Save the Whales

...actually, this game appears in an issue of the Guider magazine, but I don't know which one! Players: patrol groups of approximately four or five, divided into two teams. Terrain: sloping rough ground with some trees and open areas is ideal. Equipment: large garbage bags, newspapers, messages (written in some sort of secret code on white paper), tape, string or cord (for the boats), pencils or other writing tools, clothes pegs.

Story: Whale hunters sail the seas searching for whales to kill and process on their factory ships. They transport the whale products to shore for further processing at whaling stations. These hunters are hostile to the conservation movement. Conservationists do not believe in violence, but will defend themselves from attack and will interfere with the whale hunters' activities.

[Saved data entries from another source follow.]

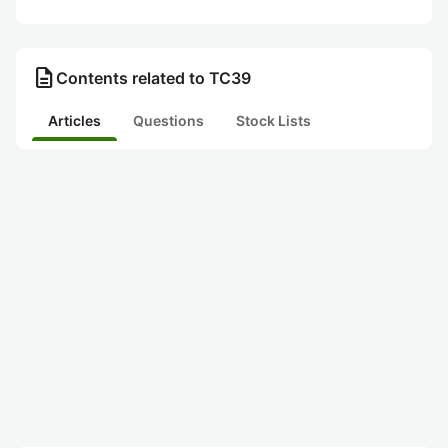
description
Contents related to TC39
Articles
Questions
Stock Lists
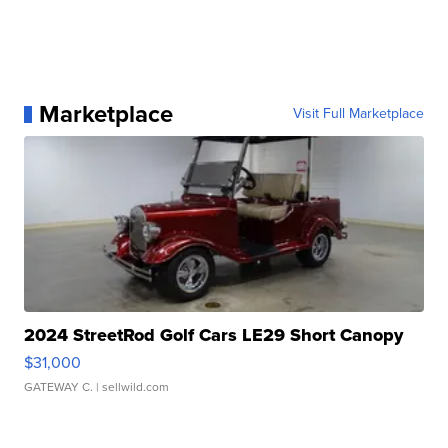
Marketplace
Visit Full Marketplace
2024 StreetRod Golf Cars LE29 Short Canopy
$31,000
GATEWAY C.
| sellwild.com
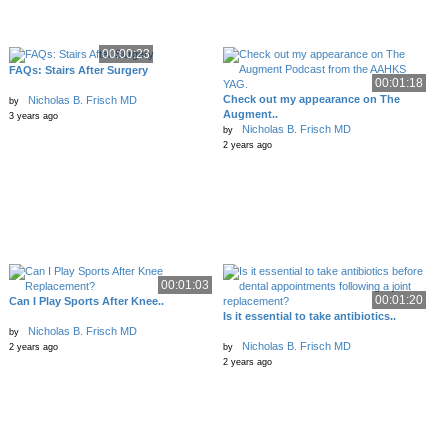
00:00:23
FAQs: Stairs After Surgery
00:01:18
Check out my appearance on The
Nicholas B. Frisch MD
by
Augment..
3 years ago
Nicholas B. Frisch MD
by
2 years ago
00:01:03
00:01:20
Can I Play Sports After Knee..
Is it essential to take antibiotics..
Nicholas B. Frisch MD
by
Nicholas B. Frisch MD
2 years ago
by
2 years ago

How to Play: Whales are represented by garbage bags stuffed with newspapers or just filled with air and tied closed. Each whale has a white patch (piece of paper) taped to its side with a secret message written on it.

Thee girls divide into two sides: whale hunters and conservationists. The Guiders are part of the United Nations Whaling Commission, acting as referees.

Each patrol and the Guiders must move about in a "boat" made up of a circle of strong string or rope, large enough to allow the patrol to walk (not too easily) and attached (with the clothes pegs) to some or all of the players so that their hands are free.

The area to be used must be clearly indicated at the outset of the game. Each side has a base: the whaling station for the hunters, the conservation area for the conservationists. Before the game begins, the whales are made and scattered over the whole area. Some should be difficult to reach so the patrols have to think of ingenious ways to retrieve them in their boats. Conservationists may move only one whale at a time, trying to get it to the conservation area. Hunters may attack the boats of conservationists who are moving live whales, grab the whales, and then try to process them. They must process them where they find them. A whale is not dead until processed, i.e. its secret message is decoded and hand-written on its patch. Conservationists may interfere with the processing.

Dead whales may then be taken to the whaling station. The winner is the side with the most whales at their base at the end of the game.

This activity gives the girls a good look at the frustration faced by conservationists trying to protect whales endangered by hunters. A discussion of the issues surrounding the whaling crisis would be appropriate following the game.